Der etwas andere Unterricht in der Jugendhilfe
Freitagmorgen 6 Uhr, der Wecker klingelt. Noch ein paar Minuten schlummern, dann schnell frisch machen und ab aufs Rad zum Marburger Bahnhof. In der Bahn beim ersten Kaffee wach werden, nochmal den Plan für den Unterrichtstag im Kopf durchgehen und die Aussicht ins hessische Hinterland genießen. In Treysa angekommen, wieder ab aufs Rad, auf dem Rotkäppchen-Radweg dann wirklich wach werden und gegen halb 9 in Leimbach eintrudeln. Zumindest bei gutem Wetter sah so meine morgendliche Leimbach-Routine aus. Von Dezember 2019 bis Juli 2021 hatte ich die Möglichkeit, neben meinem Studium als Deutschlehrer in der Jugendhilfe Leimbach zu unterrichten, mal einmal im Monat, mal wöchentlich.

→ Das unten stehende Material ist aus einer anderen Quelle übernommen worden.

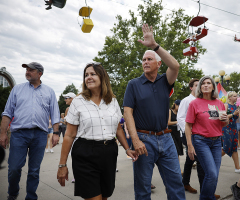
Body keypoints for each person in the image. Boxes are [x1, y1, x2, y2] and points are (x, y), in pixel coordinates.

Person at [57, 62, 138, 200]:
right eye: (86, 75)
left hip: (109, 153)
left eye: (92, 74)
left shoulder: (112, 101)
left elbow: (118, 128)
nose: (88, 77)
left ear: (102, 77)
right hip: (85, 154)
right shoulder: (78, 101)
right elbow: (69, 135)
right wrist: (62, 165)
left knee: (104, 196)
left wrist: (127, 149)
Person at [123, 23, 185, 200]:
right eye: (143, 60)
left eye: (149, 59)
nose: (145, 62)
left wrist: (154, 46)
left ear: (158, 63)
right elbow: (127, 113)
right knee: (143, 189)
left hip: (166, 139)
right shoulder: (133, 84)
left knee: (175, 185)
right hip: (144, 140)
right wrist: (135, 140)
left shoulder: (165, 81)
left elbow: (175, 66)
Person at [0, 62, 60, 200]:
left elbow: (55, 114)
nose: (27, 72)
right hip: (19, 134)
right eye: (26, 69)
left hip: (40, 135)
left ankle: (31, 197)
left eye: (31, 70)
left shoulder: (49, 91)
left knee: (34, 170)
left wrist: (56, 133)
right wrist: (2, 133)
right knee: (14, 168)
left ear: (40, 73)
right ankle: (13, 193)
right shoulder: (17, 89)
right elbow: (7, 113)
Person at [185, 75, 229, 200]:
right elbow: (188, 125)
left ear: (213, 87)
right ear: (200, 87)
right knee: (211, 173)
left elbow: (222, 124)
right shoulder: (194, 103)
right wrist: (189, 145)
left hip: (216, 142)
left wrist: (226, 120)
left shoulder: (219, 104)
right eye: (203, 83)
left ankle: (207, 197)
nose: (205, 85)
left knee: (214, 175)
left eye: (209, 83)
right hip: (200, 141)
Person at [177, 79, 205, 194]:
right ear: (191, 88)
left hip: (201, 134)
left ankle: (185, 183)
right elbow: (180, 118)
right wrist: (190, 132)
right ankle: (205, 190)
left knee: (190, 159)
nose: (199, 87)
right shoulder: (186, 100)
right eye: (196, 85)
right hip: (190, 135)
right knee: (200, 161)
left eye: (200, 85)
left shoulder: (202, 100)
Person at [222, 91, 240, 172]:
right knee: (226, 147)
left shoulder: (236, 106)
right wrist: (233, 114)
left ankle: (237, 167)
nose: (236, 97)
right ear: (229, 97)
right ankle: (211, 160)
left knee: (234, 148)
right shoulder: (226, 105)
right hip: (226, 128)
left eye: (236, 96)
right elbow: (224, 116)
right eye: (234, 96)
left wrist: (237, 114)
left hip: (234, 128)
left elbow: (236, 118)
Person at [168, 99, 183, 169]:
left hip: (178, 133)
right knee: (175, 151)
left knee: (178, 152)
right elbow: (168, 123)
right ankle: (178, 169)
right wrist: (177, 122)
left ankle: (177, 168)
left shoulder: (179, 113)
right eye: (180, 106)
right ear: (176, 105)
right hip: (171, 133)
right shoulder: (170, 111)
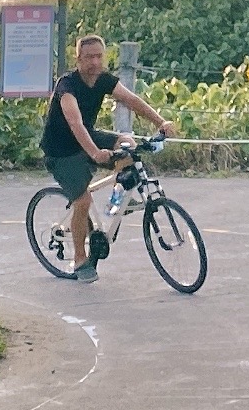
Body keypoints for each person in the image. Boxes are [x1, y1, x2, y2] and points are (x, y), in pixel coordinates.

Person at [43, 32, 171, 283]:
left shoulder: (103, 80)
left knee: (128, 144)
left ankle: (118, 199)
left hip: (88, 137)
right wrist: (94, 152)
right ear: (77, 58)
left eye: (99, 56)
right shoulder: (66, 85)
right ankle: (80, 261)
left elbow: (132, 100)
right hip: (62, 151)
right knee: (82, 202)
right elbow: (75, 122)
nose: (94, 62)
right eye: (89, 57)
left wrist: (161, 122)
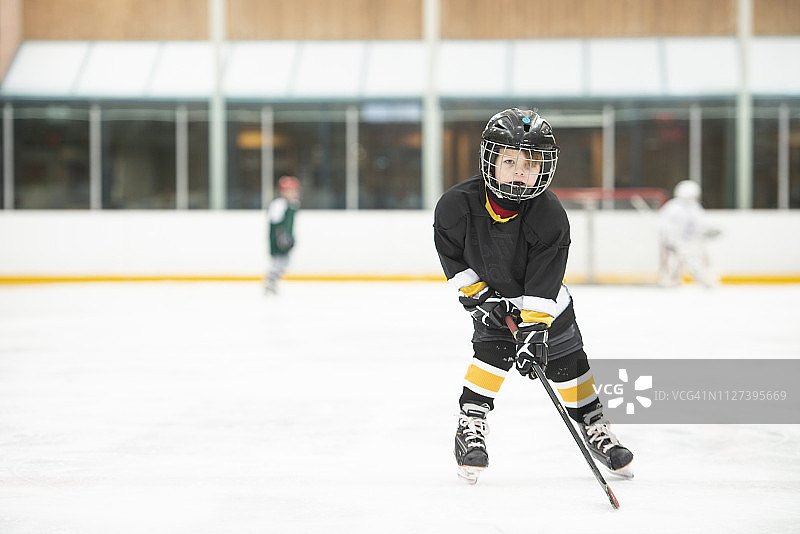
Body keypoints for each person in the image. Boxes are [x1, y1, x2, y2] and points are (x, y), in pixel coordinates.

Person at [433, 108, 634, 484]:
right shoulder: (455, 205)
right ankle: (470, 425)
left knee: (568, 363)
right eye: (509, 161)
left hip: (545, 304)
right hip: (492, 301)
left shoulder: (549, 215)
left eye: (531, 162)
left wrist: (535, 330)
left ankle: (592, 423)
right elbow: (453, 258)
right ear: (490, 160)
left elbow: (546, 280)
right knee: (492, 353)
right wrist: (480, 298)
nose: (520, 171)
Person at [658, 179, 718, 288]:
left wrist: (705, 233)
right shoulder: (672, 207)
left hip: (691, 241)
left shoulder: (695, 207)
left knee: (698, 260)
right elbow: (664, 227)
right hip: (675, 241)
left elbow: (700, 226)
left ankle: (705, 279)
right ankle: (669, 278)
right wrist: (671, 241)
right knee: (675, 261)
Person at [265, 175, 301, 295]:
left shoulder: (292, 205)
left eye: (294, 190)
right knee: (278, 262)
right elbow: (276, 225)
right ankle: (270, 282)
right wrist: (282, 239)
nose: (293, 193)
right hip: (278, 241)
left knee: (285, 262)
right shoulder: (278, 205)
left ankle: (272, 282)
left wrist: (290, 237)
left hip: (286, 240)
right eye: (289, 191)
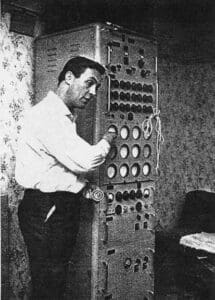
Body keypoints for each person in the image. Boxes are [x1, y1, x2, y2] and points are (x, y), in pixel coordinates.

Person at [15, 56, 116, 300]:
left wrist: (90, 191)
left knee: (55, 280)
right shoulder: (49, 116)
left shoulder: (63, 116)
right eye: (89, 83)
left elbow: (58, 171)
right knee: (49, 282)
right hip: (47, 209)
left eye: (97, 87)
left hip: (57, 206)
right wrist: (110, 136)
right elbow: (86, 160)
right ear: (69, 77)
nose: (92, 92)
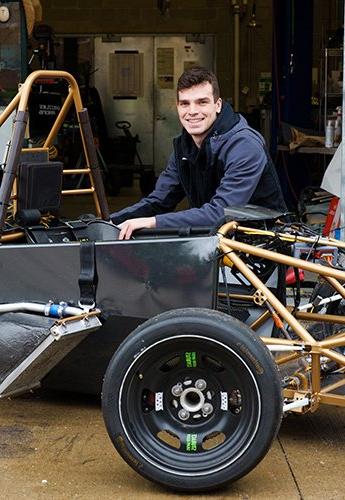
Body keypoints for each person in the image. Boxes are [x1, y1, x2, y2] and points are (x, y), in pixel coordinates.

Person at [111, 66, 286, 239]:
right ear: (177, 107)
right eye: (185, 103)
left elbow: (221, 213)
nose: (192, 111)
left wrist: (152, 222)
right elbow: (159, 201)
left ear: (218, 105)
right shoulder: (184, 146)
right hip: (218, 243)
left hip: (265, 246)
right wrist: (109, 222)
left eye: (202, 102)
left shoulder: (245, 146)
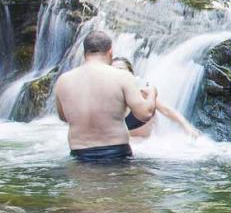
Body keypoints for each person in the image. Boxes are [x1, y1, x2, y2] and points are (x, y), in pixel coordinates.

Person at [54, 30, 157, 162]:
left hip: (80, 154)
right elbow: (145, 113)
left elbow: (63, 117)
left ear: (84, 53)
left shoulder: (63, 80)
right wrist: (152, 92)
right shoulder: (122, 76)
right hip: (116, 153)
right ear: (110, 52)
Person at [111, 57, 201, 139]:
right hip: (130, 145)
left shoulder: (143, 91)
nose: (116, 74)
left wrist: (187, 127)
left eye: (120, 70)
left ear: (130, 74)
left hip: (150, 145)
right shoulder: (106, 96)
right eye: (111, 71)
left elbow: (166, 110)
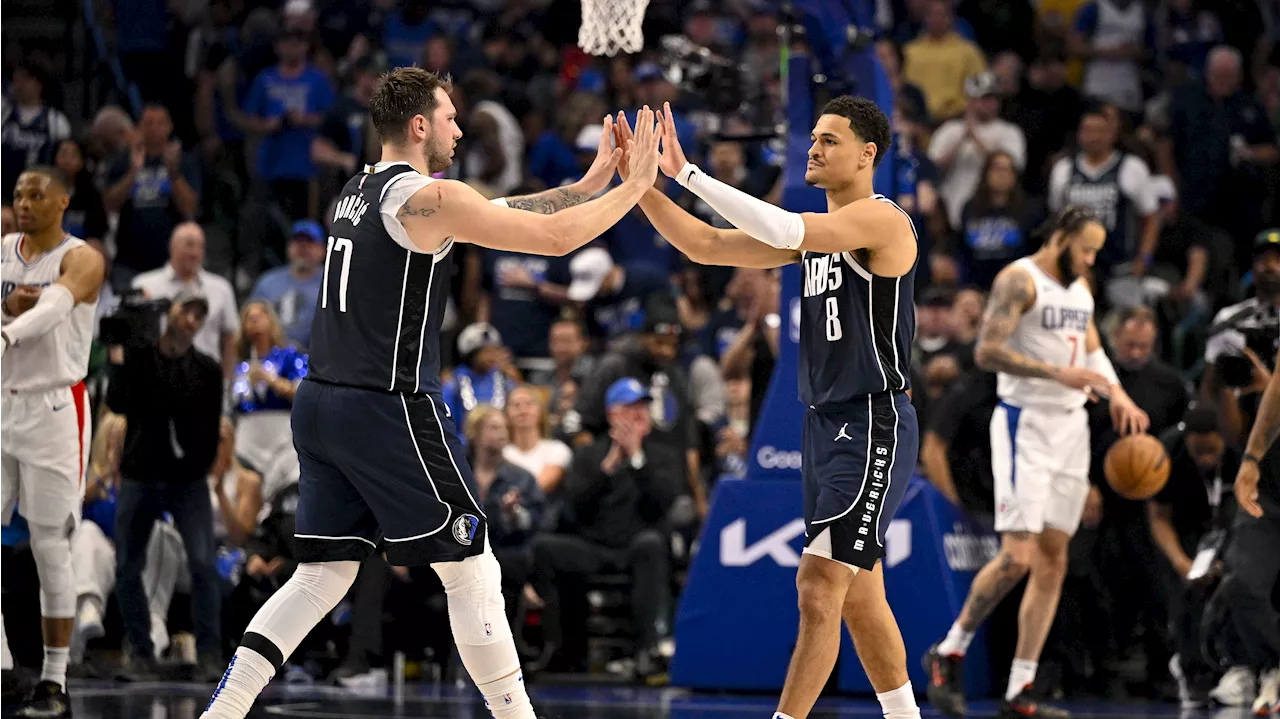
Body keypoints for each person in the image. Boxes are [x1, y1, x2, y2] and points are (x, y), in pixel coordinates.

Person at [199, 67, 662, 719]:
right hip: (384, 404)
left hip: (321, 402)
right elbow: (552, 241)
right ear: (420, 126)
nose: (459, 127)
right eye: (449, 117)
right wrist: (636, 186)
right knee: (472, 564)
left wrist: (584, 186)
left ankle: (223, 709)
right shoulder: (423, 199)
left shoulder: (356, 191)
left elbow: (492, 213)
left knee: (323, 573)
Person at [614, 95, 922, 719]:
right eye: (813, 136)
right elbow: (704, 244)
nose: (813, 147)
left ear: (868, 155)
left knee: (817, 587)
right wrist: (641, 187)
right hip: (826, 423)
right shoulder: (816, 240)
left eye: (829, 139)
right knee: (859, 597)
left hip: (871, 423)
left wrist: (690, 174)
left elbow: (786, 228)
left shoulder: (882, 221)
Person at [923, 205, 1150, 719]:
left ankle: (1020, 689)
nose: (1091, 259)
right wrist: (1055, 373)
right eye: (1086, 248)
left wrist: (1117, 395)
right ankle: (949, 650)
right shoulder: (1019, 280)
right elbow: (986, 351)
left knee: (1053, 559)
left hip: (1071, 429)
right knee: (1018, 558)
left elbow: (1091, 351)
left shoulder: (1080, 289)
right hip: (1026, 424)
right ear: (1063, 236)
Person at [0, 166, 106, 718]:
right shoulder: (2, 251)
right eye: (18, 194)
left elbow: (55, 308)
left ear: (62, 201)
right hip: (1, 402)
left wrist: (7, 331)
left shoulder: (82, 257)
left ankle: (54, 680)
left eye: (36, 194)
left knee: (50, 547)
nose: (24, 202)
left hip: (55, 408)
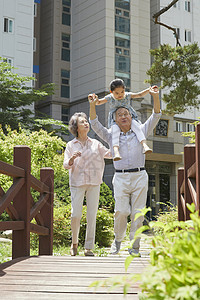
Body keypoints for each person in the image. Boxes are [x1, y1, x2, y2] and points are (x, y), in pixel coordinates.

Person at [89, 87, 161, 256]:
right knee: (121, 211)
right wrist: (93, 105)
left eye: (126, 113)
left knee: (138, 213)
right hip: (120, 177)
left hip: (139, 176)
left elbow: (156, 115)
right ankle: (118, 240)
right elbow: (95, 124)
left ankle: (135, 247)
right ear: (114, 119)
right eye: (119, 114)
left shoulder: (141, 130)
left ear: (131, 116)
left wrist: (155, 97)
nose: (123, 116)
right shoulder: (110, 135)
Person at [63, 112, 112, 257]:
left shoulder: (96, 144)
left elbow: (109, 154)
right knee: (75, 214)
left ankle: (88, 247)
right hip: (77, 183)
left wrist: (116, 142)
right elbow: (66, 165)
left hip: (94, 182)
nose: (86, 123)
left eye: (86, 121)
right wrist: (71, 159)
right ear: (76, 127)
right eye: (82, 122)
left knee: (92, 215)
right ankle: (74, 243)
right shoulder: (70, 145)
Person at [88, 79, 156, 161]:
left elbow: (139, 94)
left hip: (129, 116)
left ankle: (144, 145)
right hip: (115, 119)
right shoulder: (110, 98)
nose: (120, 95)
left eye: (122, 92)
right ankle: (116, 151)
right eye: (117, 93)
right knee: (115, 131)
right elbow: (98, 102)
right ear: (111, 92)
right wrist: (94, 99)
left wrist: (148, 90)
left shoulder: (127, 95)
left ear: (125, 90)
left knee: (136, 127)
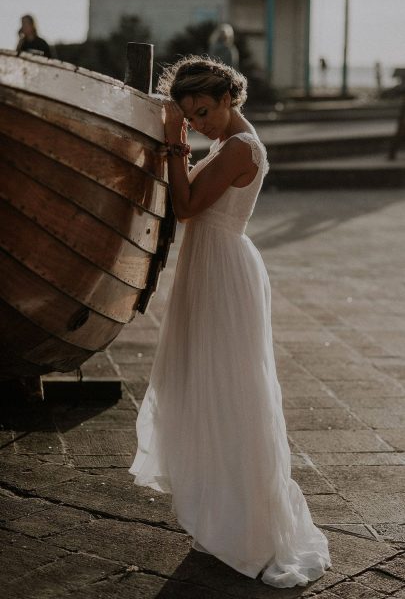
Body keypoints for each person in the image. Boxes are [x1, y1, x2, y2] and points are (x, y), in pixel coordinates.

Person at [128, 55, 332, 588]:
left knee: (232, 391)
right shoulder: (225, 143)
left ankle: (247, 525)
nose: (198, 123)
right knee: (214, 387)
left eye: (203, 112)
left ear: (228, 99)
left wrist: (175, 145)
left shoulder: (240, 147)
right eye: (189, 115)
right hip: (213, 266)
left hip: (224, 270)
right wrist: (182, 141)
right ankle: (225, 509)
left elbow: (188, 206)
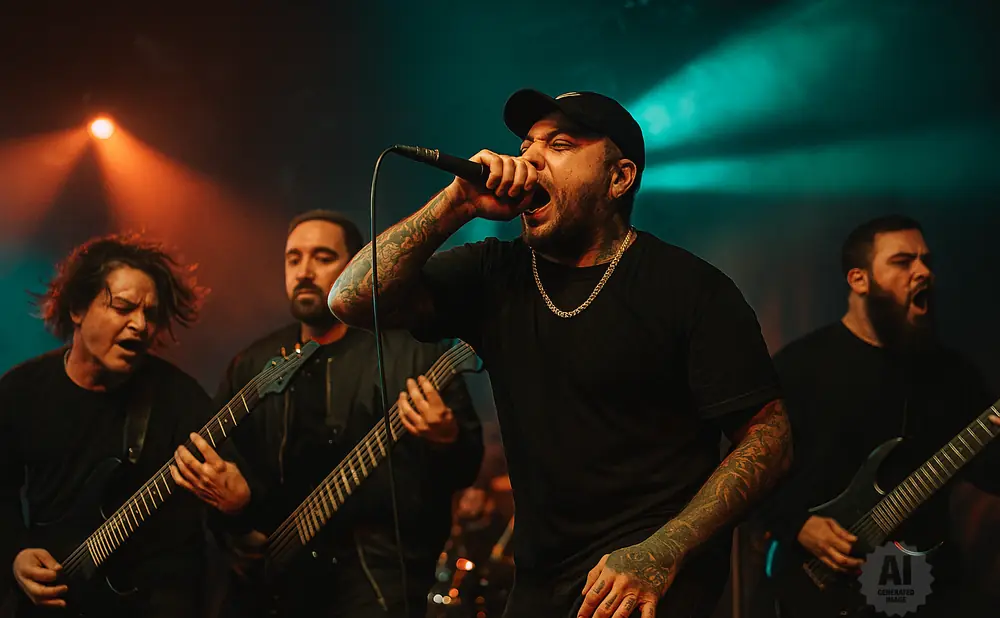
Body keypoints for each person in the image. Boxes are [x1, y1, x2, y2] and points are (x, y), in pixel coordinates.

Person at [329, 89, 794, 618]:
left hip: (646, 583)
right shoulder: (494, 274)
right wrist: (455, 203)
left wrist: (663, 552)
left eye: (560, 144)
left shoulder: (691, 289)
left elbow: (770, 438)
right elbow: (349, 298)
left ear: (619, 178)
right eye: (526, 144)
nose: (529, 158)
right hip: (538, 582)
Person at [198, 210, 483, 618]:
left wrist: (446, 435)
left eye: (322, 257)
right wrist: (237, 525)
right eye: (293, 259)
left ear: (354, 266)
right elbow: (219, 473)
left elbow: (466, 465)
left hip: (378, 583)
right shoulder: (252, 364)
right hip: (271, 586)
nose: (305, 271)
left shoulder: (412, 350)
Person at [760, 215, 1000, 617]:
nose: (923, 271)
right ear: (859, 280)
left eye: (926, 260)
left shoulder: (952, 375)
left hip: (919, 575)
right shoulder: (799, 367)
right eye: (903, 261)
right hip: (821, 577)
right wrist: (797, 525)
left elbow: (989, 472)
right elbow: (747, 471)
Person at [0, 234, 248, 617]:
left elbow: (225, 502)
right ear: (78, 309)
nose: (140, 324)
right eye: (124, 307)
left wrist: (236, 503)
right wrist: (15, 553)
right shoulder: (21, 391)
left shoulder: (180, 399)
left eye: (150, 314)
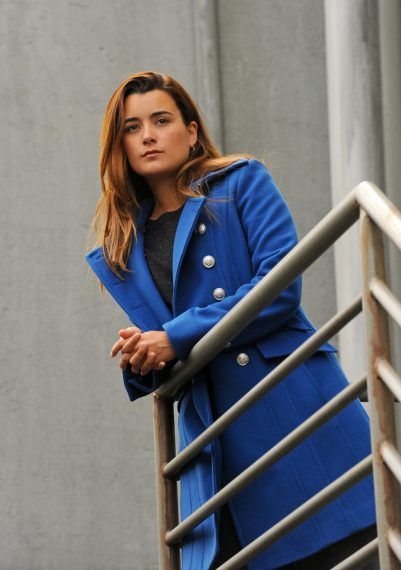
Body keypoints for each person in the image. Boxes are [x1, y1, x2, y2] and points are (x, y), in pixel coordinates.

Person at [85, 71, 378, 569]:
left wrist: (174, 336)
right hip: (215, 442)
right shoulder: (123, 248)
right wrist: (143, 355)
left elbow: (280, 286)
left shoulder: (240, 182)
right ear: (121, 147)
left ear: (192, 131)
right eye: (133, 128)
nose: (149, 135)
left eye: (162, 120)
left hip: (289, 407)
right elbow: (176, 351)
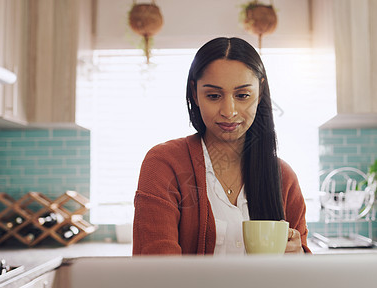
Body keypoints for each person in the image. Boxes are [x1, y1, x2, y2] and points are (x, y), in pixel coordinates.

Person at [132, 37, 310, 255]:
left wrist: (297, 255)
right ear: (195, 93)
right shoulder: (164, 164)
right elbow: (155, 273)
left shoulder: (284, 178)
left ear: (260, 92)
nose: (229, 111)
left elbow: (302, 279)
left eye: (243, 95)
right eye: (214, 96)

Der Schultag startete stets mit den Nachrichten vom Vorabend. Danach war es immer etwas spannend, wie der weitere Vormittag verlaufen würde. Wie sind Stimmung, Motivation und die Gruppendynamik wohl heute? So ist es das eine oder andere Mal vorgekommen, dass ich spontan umdisponieren musste, weil Sätze fielen wie:
„Boah Deutsch heute? Ne, gar kein Bock. Ich mach lieber Mathe!“
Manchmal war es aber auch umgekehrt. Schon als ich zur Tür hereingekommen war, schallte mir ein sehr motiviertes „Morgen Max, ich mach heute Deutsch“ entgegen. Super, alles klar, dann mal los!
Den Großteil der Zeit habe ich eine Gruppe von Jugendlichen auf die Nichtschülerprüfungen in Deutsch vorbereitet: Inhaltsangaben, Stellungnahmen, kreatives Schreiben, aber auch spielerisches Lernen standen auf der Tagesordnung. Mal ist dabei meine Planung aufgegangen, mal nicht. Was auf jeden Fall stets nötig war: eine große Portion Spontanität, Flexibilität und etwas Kreativität. Jeder Schultag in Leimbach war anders und gerade das hat die Arbeit so erfrischend gemacht: Wie sind die Jungs heute drauf? Wer kann heute mit wem oder gibt es vielleicht auch brodelnde Konflikte? Wer benötigt etwas mehr Unterstützung und wer will noch mehr Arbeitsblätter?
Gerade in der Prüfungsvorbereitung war es spannend, dabei zuzuschauen, wie die Jugendlichen im Laufe der Zeit reifer wurden und über sich hinauswuchsen. Trotz ihrer besonderen schulischen Biographien und persönlichen Geschichten ließen sie sich auf ihre individuelle Art und Weise motivieren. Dabei habe ich die Jungs als aufgeweckte, offene und oft sehr witzige Truppe kennengelernt. Danke für die vielen lustigen, aber auch ernsten Momente, eure ehrliche und herzliche Art! Ich hoffe, ihr konntet was mitnehmen! Ich für meinen Teil bin sehr dankbar, dass ich so viele prägende Erfahrungen bei euch sammeln durfte. Außerdem ziehe ich meinen Hut vor euch und bin ein kleines bisschen stolz, was ihr in Leimbach für eine persönliche Entwicklung durchlebt. Ich glaube, dass jeder Einzelne von euch seinen ganz individuellen Weg finden wird und Leimbach als Nährboden hierfür dient. Macht euer Ding und vergesst nicht, wofür sich die Mühen lohnen!
Zum Schluss noch ein paar weitere Dankesworte: Danke an Barbara, dass du mich damals gefragt hast, ob ich nicht Lust hätte, dich zu vertreten und mir das Unterrichten ermöglicht hast. Danke an Veronika für das ständige Abholen und Bringen von und nach Treysa bei Regenwetter. Und zu guter Letzt danke auch an die Jugendhilfe Leimbach und die Fleckenbühler für das entgegengebrachte Vertrauen! Ich finde, ihr macht tolle und gesellschaftlich höchst relevante Arbeit!
Ich wünsche allen nur das Beste für die Zukunft, macht’s gut und auf Wiedersehen!